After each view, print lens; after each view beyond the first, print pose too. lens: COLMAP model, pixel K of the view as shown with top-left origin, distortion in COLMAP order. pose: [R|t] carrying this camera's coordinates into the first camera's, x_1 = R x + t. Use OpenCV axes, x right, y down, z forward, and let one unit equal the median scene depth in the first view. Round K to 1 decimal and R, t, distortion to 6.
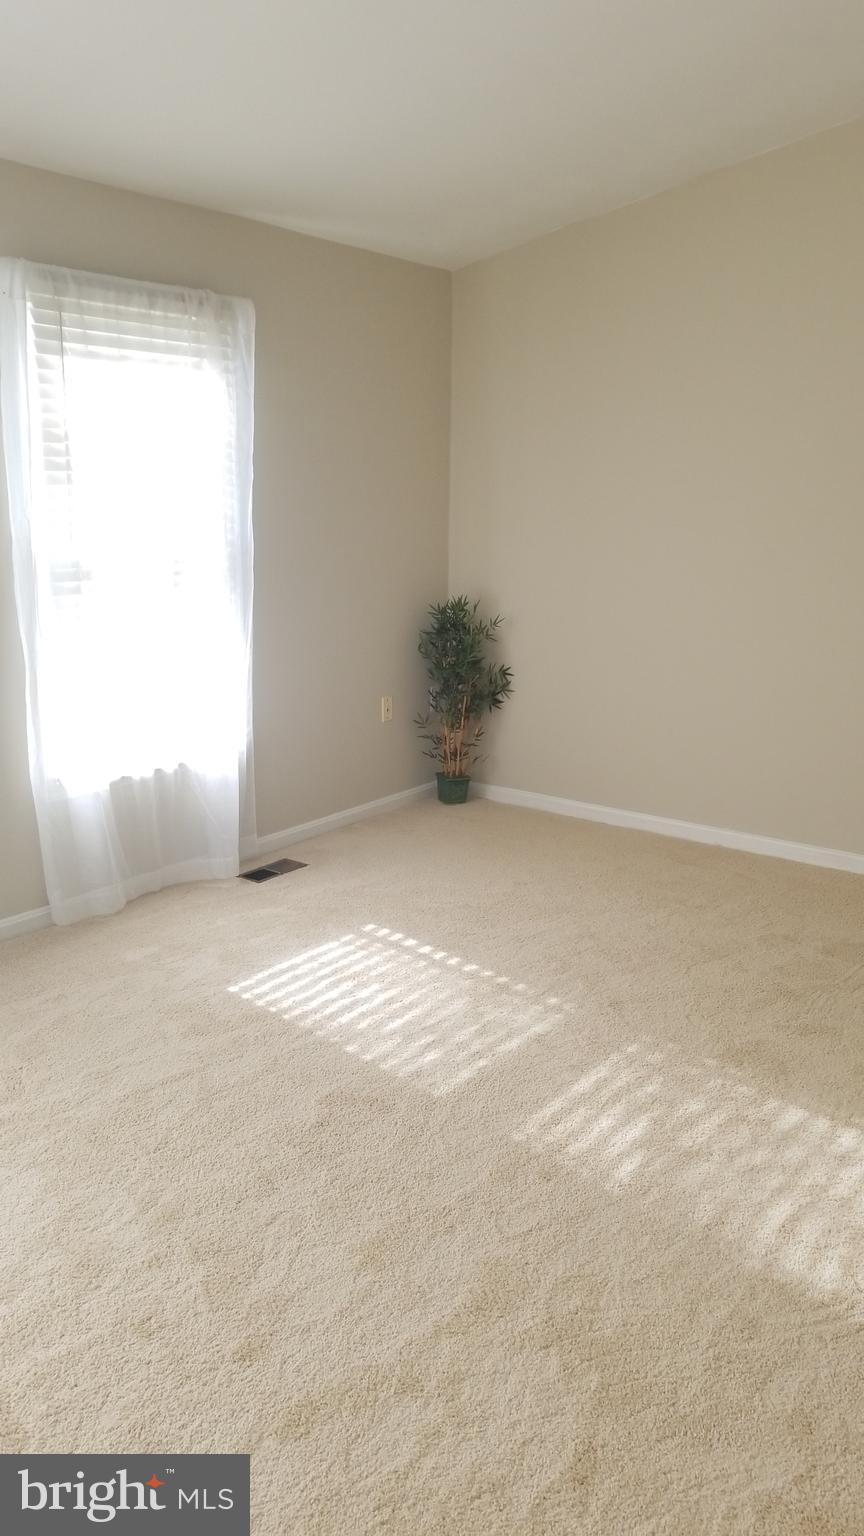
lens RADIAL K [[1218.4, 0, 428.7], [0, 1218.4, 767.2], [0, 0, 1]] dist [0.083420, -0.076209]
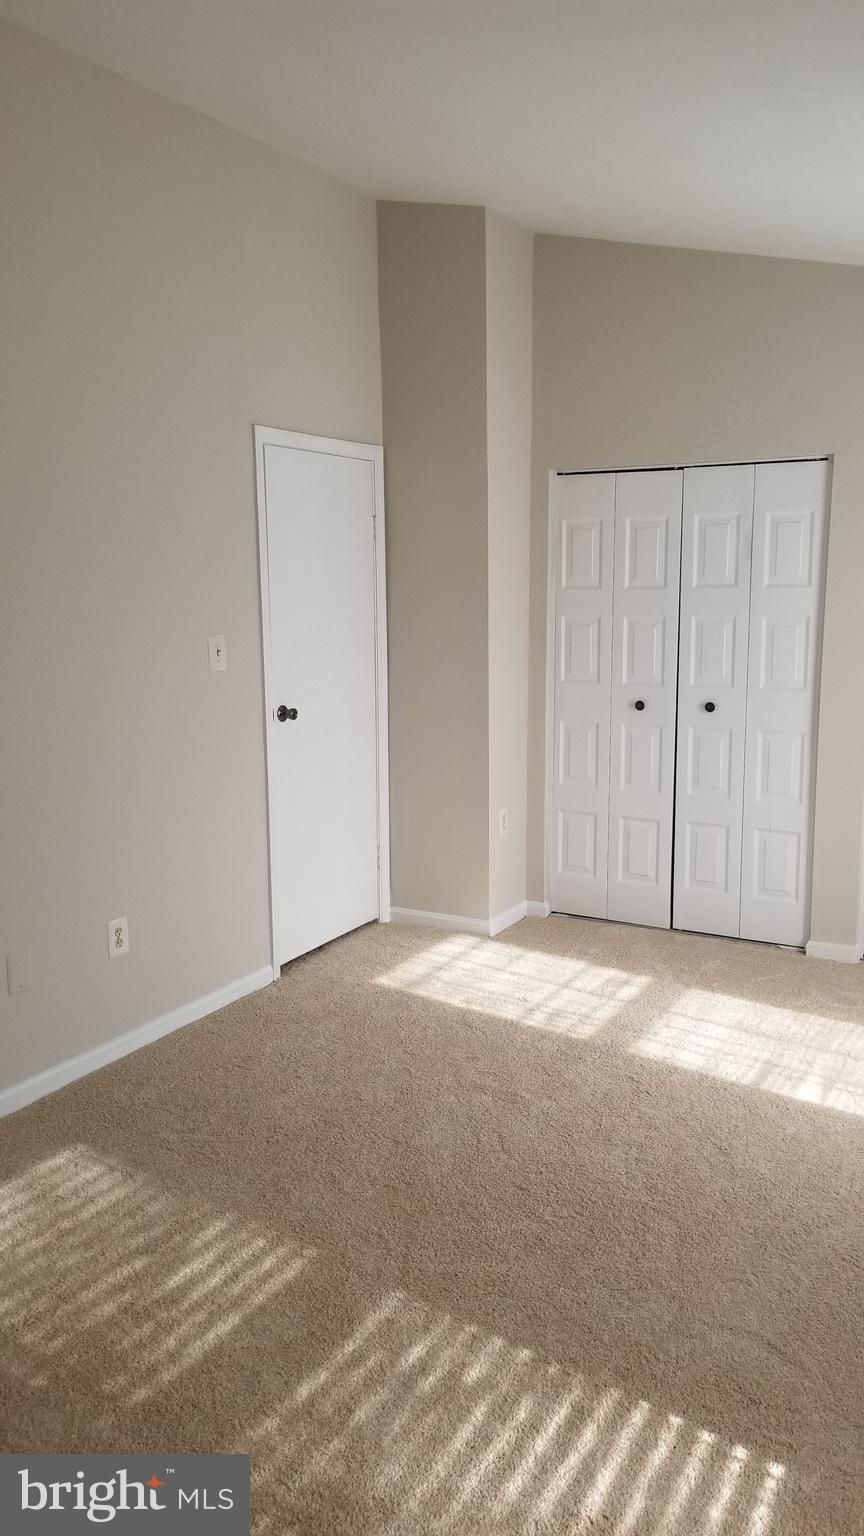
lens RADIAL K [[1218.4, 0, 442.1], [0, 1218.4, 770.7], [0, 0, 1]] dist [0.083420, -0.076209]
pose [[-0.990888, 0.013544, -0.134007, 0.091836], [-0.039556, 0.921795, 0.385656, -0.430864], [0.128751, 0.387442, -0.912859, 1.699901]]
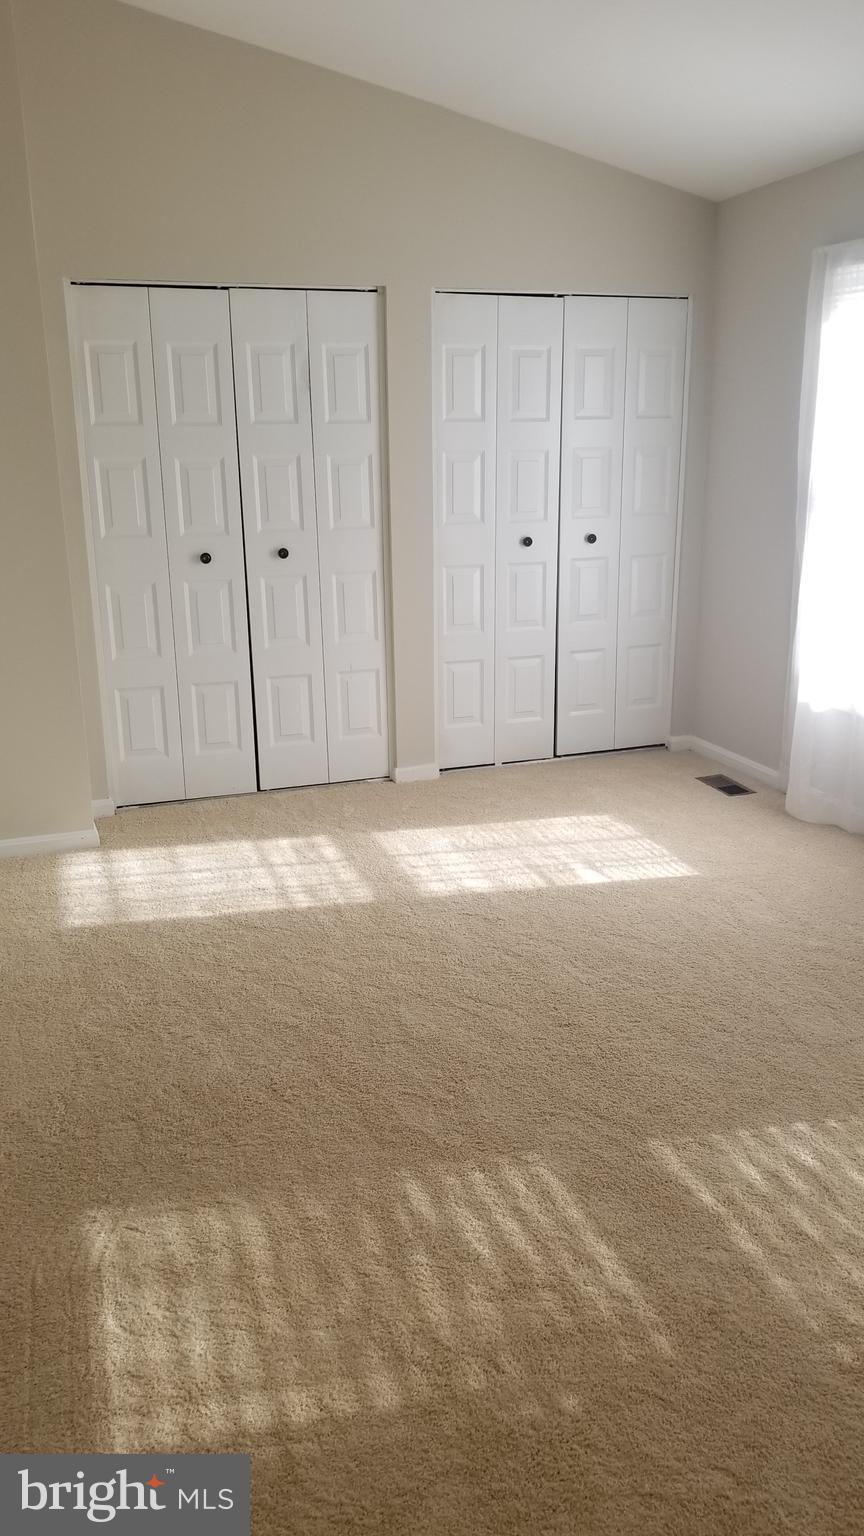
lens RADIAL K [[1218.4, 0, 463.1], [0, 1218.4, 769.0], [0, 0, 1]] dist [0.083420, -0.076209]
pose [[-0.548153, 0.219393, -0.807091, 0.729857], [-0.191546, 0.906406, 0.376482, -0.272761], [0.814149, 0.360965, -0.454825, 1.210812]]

...

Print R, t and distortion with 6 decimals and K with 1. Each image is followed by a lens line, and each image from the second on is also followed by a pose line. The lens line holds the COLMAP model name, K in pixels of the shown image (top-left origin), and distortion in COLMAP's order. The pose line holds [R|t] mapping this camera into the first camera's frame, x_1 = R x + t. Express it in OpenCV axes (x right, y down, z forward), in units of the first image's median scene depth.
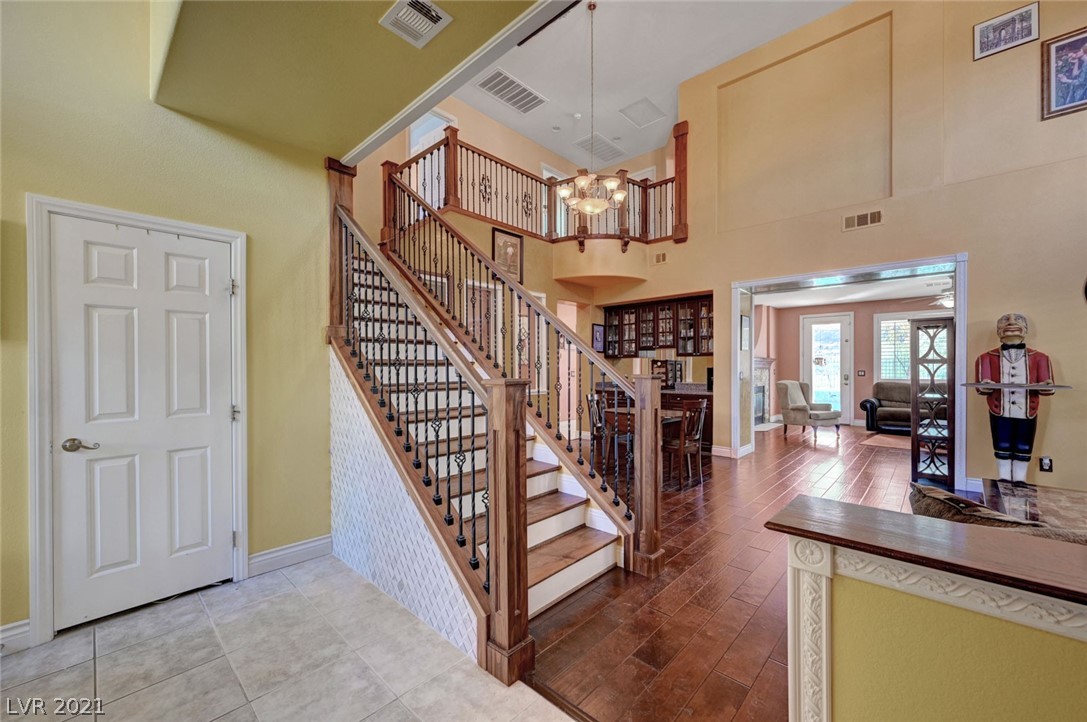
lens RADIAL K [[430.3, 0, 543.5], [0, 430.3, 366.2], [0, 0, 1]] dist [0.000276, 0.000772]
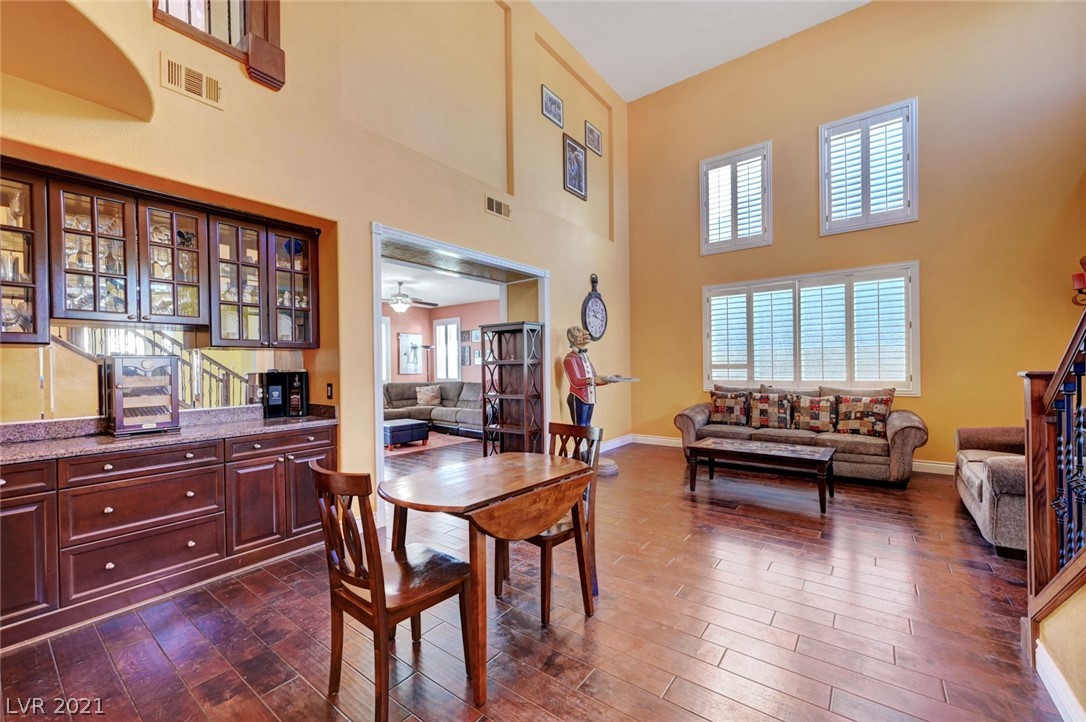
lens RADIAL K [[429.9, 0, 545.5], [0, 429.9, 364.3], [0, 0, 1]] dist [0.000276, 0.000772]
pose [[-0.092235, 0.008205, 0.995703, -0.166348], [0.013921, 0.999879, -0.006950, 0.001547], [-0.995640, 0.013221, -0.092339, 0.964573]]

> _Prompt_
Write out the data above, word for word, from the line containing "After each view, print" down through the line containing "0.360965, -0.454825, 1.210812]]", leaving out the pictures.

> _Result_
After each view, print lens; after each view beyond the first, print pose too. lens: COLMAP model, pixel K of the view as shown with top-left origin, distortion in COLMAP order. pose: [R|t] carrying this camera's coordinates into the first camera's, x_1 = R x + t. Use OpenCV axes, x right, y down, z forward, and let one unit equal the median scene depth in the first view. Round K to 1 decimal and R, t, distortion to 6.
lens RADIAL K [[1218.4, 0, 428.7], [0, 1218.4, 767.2], [0, 0, 1]] dist [0.083420, -0.076209]
lens RADIAL K [[1218.4, 0, 442.1], [0, 1218.4, 770.7], [0, 0, 1]] dist [0.083420, -0.076209]
pose [[-0.990888, 0.013544, -0.134007, 0.091836], [-0.039556, 0.921795, 0.385656, -0.430864], [0.128751, 0.387442, -0.912859, 1.699901]]
lens RADIAL K [[1218.4, 0, 463.1], [0, 1218.4, 769.0], [0, 0, 1]] dist [0.083420, -0.076209]
pose [[-0.548153, 0.219393, -0.807091, 0.729857], [-0.191546, 0.906406, 0.376482, -0.272761], [0.814149, 0.360965, -0.454825, 1.210812]]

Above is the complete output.